Richard Kahlenberg on Fisher v. Texas

by lbarber on 01/13/2012

in Class-Based

Century Foundation senior fellow Richard Kahlenberg gets to the core issue in Fisher v. Texas, namely, why schools with race-neutral admissions policies that work still resort to racial preferences. From the Chronicle of Higher Education:

“The case, Fisher v. Texas, presents the question of whether an institution of higher education is allowed to use race in admissions even when the use of ‘race-neutral’ alternatives produce a fair amount of racial diversity by themselves. For several years beginning in the mid-1990s, the University of Texas was banned by a Circuit Court decision from using race in admissions, so it employed two alternatives: a socioeconomic affirmative-action program, and a plan under which students from the top 10 percent of every high-school class in Texas were automatically admitted regardless of standardized test scores.

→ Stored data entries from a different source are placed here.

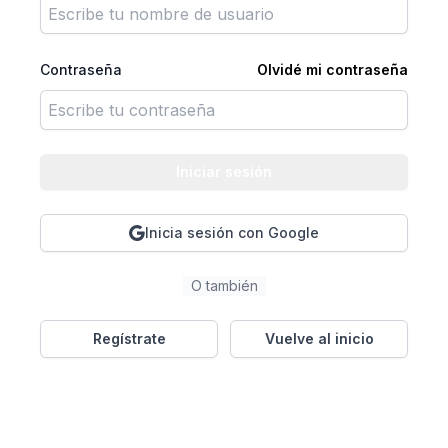
Contraseña
Olvidé mi contraseña
Iniciar sesión
Inicia sesión con Google
O también
Regístrate
Vuelve al inicio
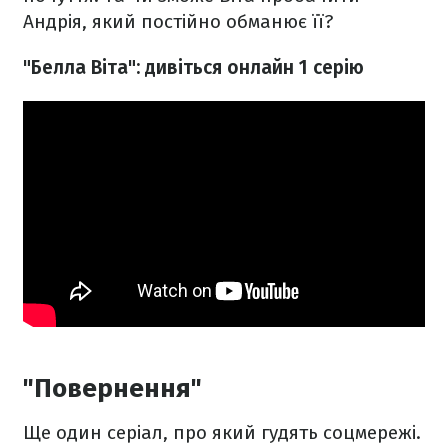
Андрія, який постійно обманює її?
"Белла Віта": дивіться онлайн 1 серію
"Повернення"
Ще один серіал, про який гудять соцмережі.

“After the U.S. Supreme Court affirmed the ability of universities to carefully employ racial preferences in the 2003 Grutter v. Bollinger decision, Texas went back to considering race alongside the top-10-percent and class-based affirmative-action programs. White plaintiffs sued, arguing that the use of race was unnecessary and therefore violated Grutter because Texas’s race-neutral plans produced sufficient racial diversity.”

Race-based approaches seem to be a compulsion for social engineers. Even when race-neutral approaches work, they still focus on skin color. Why?

Kahlenberg says that a Century Foundation report showed that class-based preferences resulted in “almost as much” diversity as blatant racial preferences. Although I believe socioeconomic status is a sort of proxy for race, it’s more palatable than outright skin color considerations. And lower-income people of all races would benefit. Compromise is the name of this game.